#### Text under study
____________________

And emotion is certainly present in this book. Ohanesian steers clear of getting cheap tears but deftly brings to life the rich Armenian family whose daughters are caretakers of their family. Their mother, a woman who fancies herself an artist and had hoped to live abroad, is in the depths of a depression after the arrest of her brother. The father is trying to run their textile business but day by day it becomes clearer that the Armenians’ fate is not an enviable one. Add to this mix a young Turkish boy and his father who work for this family and you have a microcosm of the fate of the Armenians.

Ohanesian is a descendent of Genocide survivors. She was born in Kuwait to Armenian parents who had come from Lebanon and Syria. “I came to Los Angeles at the age of 4 and have lived here ever since,” she said in a recent interview.

“My maternal great-grandmother, Elizabeth Arslanian, was a survivor. I knew her as a child and she was the one who first told me about the genocide. My paternal grandparents were also survivors. They met as orphans in Lebanon,” she noted.

____________________

#### Record set
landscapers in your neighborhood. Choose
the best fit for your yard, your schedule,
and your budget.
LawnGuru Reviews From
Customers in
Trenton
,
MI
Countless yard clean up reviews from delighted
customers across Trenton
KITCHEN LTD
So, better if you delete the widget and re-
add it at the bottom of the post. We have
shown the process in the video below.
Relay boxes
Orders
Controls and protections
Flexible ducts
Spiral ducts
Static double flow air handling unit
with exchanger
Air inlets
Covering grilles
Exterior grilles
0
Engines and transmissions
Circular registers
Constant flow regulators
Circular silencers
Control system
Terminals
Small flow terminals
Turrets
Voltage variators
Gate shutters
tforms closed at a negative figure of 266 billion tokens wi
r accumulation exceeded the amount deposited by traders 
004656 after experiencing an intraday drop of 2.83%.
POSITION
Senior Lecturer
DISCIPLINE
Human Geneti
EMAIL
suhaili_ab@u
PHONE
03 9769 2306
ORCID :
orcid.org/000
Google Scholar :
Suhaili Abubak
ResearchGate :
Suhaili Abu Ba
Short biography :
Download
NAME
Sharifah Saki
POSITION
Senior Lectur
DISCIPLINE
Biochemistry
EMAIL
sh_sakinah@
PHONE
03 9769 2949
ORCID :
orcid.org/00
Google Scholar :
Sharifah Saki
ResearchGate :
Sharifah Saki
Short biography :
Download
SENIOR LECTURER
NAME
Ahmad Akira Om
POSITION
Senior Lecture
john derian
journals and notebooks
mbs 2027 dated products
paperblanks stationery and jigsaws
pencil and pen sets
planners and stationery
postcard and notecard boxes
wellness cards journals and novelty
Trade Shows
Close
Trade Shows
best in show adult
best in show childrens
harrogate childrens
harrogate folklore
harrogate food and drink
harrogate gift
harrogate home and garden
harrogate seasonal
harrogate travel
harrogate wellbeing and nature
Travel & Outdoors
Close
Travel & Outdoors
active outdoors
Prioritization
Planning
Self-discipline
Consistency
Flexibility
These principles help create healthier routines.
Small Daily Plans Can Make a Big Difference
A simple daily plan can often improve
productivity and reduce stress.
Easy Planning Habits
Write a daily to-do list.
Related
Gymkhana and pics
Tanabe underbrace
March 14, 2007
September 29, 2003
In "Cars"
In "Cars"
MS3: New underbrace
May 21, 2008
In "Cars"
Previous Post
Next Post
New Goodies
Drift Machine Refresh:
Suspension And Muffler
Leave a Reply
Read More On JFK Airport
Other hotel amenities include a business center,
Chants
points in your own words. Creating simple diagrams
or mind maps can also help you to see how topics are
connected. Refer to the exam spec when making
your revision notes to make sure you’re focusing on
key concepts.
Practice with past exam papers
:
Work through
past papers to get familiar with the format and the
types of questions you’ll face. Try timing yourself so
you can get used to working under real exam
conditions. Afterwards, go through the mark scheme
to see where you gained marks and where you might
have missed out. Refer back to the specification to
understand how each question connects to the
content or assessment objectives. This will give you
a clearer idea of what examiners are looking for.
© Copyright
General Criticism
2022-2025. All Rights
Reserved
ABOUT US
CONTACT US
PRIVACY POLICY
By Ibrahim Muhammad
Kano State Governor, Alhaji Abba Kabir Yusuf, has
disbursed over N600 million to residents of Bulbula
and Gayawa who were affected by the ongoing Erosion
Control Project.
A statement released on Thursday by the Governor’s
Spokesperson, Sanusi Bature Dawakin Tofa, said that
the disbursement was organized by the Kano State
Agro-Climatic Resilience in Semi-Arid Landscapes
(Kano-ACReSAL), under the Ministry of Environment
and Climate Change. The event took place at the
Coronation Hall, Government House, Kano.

____________________

#### Tasks to carry out
a. From the Ohanesian review, output word for word the part that opens with the words containing "Ohanesian is a" and closes with "a recent interview.".
b. Condense the paragraph of the Ohanesian review that begins "And emotion is certainly present in this book" into a bulleted list, keeping its main facts.
c. According to the Ohanesian review, in which country was Ohanesian born?

#### Results for each task
a.
Ohanesian is a descendent of Genocide survivors. She was born in Kuwait to Armenian parents who had come from Lebanon and Syria. “I came to Los Angeles at the age of 4 and have lived here ever since,” she said in a recent interview.

b.
- The book holds emotion, but Ohanesian avoids going for cheap tears.
- It portrays a rich Armenian family whose daughters take care of the family.
- The mother fancies herself an artist and had hoped to live abroad. She is deeply depressed after her brother's arrest.
- The father tries to run the family's textile business as it grows clearer each day that the Armenians' fate is not an enviable one.
- A young Turkish boy and his father work for the family.
- Together they form a microcosm of the fate of the Armenians.

c. Kuwait.